PRESS RELEASE
Geneva, Jan 16, 2006 – The U.N.’s much derided Commission on Human Rights, slated to be replaced soon by a proposed new council, formally opened its 2006 session today with Cuba, Saudi Arabia, Zimbabwe and several other accused rights abusers assuming their seats on the 53-nation body. According to a report released today by UN Watch (click here to see report ), a Geneva human rights monitoring organization, more than half of the incoming members of the 2006 Commission fail to meet accepted democratic standards, with 30% constituting regimes where basic political rights and civil liberties are systematically denied.
“It’s scandalous,” said Hillel Neuer, executive director of UN Watch, after attending the meeting in Geneva’s Palais des Nations. “Today’s gathering only underscores what Secretary-General Annan has been saying for the past year: countries with notorious records are poisoning the working of the Commission, and now threaten to besmirch the reputation of the UN as a whole.”
The World Summit in September resolved to replace the Commission with a new body, but negotiations in New York on its size and mandate remain deadlocked.
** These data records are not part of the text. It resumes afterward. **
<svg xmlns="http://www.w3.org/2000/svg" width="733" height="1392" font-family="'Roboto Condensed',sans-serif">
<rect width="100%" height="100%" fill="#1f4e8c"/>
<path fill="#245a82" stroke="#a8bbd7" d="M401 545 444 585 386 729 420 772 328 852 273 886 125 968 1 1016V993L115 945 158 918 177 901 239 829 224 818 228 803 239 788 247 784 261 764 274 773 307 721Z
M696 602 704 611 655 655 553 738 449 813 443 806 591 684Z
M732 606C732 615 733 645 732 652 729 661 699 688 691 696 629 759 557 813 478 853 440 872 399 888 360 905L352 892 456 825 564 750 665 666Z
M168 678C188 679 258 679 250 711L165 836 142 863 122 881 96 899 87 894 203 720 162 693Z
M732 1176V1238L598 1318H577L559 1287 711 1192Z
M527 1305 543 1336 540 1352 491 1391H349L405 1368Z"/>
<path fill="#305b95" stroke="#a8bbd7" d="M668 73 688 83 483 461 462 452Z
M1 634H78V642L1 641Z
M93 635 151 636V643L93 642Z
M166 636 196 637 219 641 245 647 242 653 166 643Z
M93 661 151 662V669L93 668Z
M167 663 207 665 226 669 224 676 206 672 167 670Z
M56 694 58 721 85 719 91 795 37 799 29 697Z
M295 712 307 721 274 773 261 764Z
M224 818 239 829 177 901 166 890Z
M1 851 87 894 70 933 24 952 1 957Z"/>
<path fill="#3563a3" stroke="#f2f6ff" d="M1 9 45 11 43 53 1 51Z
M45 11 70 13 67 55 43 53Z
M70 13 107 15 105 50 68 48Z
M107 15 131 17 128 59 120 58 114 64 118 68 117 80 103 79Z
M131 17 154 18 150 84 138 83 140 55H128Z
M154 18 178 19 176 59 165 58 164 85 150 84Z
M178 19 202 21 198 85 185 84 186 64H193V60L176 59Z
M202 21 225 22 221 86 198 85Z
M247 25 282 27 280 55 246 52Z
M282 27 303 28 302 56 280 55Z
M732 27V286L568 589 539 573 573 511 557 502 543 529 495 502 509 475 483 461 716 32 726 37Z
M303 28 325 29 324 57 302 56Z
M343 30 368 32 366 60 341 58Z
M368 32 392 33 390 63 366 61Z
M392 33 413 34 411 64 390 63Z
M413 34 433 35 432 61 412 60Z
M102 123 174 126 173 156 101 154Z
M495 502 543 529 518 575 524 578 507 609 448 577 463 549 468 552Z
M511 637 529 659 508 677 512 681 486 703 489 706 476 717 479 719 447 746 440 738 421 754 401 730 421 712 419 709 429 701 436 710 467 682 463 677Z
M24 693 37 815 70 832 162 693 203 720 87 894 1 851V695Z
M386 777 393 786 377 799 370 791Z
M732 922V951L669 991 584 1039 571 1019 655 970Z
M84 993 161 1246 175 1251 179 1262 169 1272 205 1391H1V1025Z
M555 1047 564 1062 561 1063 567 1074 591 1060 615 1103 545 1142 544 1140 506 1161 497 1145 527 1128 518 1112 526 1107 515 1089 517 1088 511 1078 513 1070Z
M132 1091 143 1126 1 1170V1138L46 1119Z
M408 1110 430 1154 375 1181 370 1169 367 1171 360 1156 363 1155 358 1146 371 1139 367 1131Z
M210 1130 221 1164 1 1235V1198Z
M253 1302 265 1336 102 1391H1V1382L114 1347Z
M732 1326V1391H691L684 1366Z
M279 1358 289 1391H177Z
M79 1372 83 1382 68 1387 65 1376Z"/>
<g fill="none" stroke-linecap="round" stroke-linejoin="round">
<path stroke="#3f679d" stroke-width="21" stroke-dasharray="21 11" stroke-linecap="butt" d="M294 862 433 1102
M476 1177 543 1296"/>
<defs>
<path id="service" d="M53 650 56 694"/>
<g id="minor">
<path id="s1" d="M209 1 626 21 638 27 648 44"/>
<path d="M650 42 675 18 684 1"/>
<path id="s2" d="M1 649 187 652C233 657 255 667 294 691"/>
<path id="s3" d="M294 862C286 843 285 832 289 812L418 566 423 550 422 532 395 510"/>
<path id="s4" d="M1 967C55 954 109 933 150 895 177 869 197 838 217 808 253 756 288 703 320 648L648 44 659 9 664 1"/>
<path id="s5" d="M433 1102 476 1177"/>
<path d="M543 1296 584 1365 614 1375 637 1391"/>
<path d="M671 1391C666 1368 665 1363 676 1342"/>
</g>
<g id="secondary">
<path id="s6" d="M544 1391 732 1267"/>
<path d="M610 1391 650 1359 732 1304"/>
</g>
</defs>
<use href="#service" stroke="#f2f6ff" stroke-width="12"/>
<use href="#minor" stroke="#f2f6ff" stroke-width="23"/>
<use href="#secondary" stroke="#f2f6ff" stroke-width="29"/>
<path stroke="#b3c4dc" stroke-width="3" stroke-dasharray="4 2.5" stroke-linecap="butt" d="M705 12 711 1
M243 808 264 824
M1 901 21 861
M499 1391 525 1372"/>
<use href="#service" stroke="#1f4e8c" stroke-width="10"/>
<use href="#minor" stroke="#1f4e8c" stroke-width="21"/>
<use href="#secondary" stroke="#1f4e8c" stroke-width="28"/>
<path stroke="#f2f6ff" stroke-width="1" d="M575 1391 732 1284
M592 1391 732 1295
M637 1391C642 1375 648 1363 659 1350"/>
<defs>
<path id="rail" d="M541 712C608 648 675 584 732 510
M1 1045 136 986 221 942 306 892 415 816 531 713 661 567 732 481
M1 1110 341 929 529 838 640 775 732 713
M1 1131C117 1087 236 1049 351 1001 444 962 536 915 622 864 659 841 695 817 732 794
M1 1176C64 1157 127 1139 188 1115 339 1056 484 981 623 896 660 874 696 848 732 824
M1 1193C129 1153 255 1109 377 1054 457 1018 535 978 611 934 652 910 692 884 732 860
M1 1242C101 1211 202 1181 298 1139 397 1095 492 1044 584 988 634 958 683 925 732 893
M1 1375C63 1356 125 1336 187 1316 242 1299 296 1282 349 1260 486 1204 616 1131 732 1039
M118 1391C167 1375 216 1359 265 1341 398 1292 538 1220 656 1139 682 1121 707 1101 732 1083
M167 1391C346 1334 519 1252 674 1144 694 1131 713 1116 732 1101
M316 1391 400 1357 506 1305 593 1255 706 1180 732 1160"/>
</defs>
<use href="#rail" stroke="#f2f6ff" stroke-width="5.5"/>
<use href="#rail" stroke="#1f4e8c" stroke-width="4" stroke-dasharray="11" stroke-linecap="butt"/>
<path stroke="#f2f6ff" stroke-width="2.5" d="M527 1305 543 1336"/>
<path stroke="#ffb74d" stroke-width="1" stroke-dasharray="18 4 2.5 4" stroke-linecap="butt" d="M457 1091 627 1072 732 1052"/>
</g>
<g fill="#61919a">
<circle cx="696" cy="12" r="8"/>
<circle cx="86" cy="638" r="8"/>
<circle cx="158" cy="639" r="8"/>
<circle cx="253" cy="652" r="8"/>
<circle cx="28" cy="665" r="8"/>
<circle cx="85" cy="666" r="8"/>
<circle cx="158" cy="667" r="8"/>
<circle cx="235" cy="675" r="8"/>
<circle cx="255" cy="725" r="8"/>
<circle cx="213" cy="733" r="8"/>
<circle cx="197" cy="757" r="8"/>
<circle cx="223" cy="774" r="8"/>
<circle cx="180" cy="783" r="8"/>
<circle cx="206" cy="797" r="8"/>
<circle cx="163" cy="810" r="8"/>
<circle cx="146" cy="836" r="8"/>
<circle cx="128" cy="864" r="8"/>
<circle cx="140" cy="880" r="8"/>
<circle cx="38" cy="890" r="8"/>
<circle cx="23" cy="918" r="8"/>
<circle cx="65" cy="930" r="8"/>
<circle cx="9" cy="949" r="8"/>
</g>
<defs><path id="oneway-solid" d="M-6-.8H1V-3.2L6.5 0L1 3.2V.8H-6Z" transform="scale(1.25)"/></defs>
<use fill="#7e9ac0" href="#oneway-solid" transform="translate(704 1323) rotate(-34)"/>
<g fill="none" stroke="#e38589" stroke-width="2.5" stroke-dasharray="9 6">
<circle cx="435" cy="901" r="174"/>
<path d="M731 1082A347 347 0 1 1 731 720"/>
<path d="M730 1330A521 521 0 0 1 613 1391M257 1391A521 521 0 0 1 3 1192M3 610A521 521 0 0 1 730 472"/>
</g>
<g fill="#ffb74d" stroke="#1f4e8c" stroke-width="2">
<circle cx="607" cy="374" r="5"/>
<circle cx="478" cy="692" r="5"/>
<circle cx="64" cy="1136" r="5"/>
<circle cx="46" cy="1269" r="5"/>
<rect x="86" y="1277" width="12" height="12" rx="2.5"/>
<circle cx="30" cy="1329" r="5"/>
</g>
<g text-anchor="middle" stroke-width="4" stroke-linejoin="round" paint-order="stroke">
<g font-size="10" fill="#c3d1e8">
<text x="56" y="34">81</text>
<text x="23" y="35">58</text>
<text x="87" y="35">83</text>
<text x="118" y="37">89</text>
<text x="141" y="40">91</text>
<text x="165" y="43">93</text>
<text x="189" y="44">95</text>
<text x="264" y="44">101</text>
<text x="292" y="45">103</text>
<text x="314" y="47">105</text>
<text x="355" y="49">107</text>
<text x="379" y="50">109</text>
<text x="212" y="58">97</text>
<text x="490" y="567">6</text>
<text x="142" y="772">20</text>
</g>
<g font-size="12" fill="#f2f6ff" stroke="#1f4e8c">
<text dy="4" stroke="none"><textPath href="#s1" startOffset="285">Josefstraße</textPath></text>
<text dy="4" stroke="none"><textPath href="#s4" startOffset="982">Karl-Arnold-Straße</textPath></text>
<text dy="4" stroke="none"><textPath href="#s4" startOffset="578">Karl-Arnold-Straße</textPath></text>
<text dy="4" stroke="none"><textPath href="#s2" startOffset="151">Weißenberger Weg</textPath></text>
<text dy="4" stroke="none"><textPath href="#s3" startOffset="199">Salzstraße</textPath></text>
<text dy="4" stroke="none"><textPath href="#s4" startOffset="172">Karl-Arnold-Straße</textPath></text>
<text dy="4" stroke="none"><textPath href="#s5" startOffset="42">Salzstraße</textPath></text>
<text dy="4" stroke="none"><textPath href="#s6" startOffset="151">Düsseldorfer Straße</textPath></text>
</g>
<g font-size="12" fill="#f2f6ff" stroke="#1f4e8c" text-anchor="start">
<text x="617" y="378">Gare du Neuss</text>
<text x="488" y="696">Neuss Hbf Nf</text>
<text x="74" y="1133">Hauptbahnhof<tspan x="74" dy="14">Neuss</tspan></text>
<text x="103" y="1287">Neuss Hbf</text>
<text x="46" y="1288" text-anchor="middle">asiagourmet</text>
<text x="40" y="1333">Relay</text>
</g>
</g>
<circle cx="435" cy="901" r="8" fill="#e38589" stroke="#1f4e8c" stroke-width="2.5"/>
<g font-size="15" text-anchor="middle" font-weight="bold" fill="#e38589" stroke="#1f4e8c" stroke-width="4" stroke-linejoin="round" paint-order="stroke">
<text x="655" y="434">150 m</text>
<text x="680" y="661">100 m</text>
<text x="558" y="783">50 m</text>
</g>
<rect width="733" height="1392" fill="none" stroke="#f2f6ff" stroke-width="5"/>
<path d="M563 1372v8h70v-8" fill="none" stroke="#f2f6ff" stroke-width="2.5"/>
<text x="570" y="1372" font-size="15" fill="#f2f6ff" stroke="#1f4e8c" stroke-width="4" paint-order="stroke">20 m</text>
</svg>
Neuer objected to the latest UN draft’s proposal to allow members of the existing Commission to automatically become the first members of the new Human Rights Council. “Replacing the word ‘Commission’ with the word ‘Council’ does nothing for the dozens of journalists suffering in Fidel Castro’s prisons, or for the victims of mass rape in Sudan,” said Neuer. “The human rights community will not abide by nor acquiesce in an exercise that calls itself reform, but which in reality preserves the ancien regime under the guise of a new name.“
In a statement presented to the Commission in November on behalf of 38 international human rights organizations, UN Watch called for a new council that would meet regularly (instead of for only one session per year), comprised of countries bearing solid records on human rights, to be elected by a two-thirds majority of the General Assembly.
The purpose of Commission’s meeting today was to select Peru, represented by Ambassador Manuel Rodriguez Cuadros, as its Chair, along with other members of the governing bureau. The Commission’s substantive session is set to begin o March 13 and last until April 21.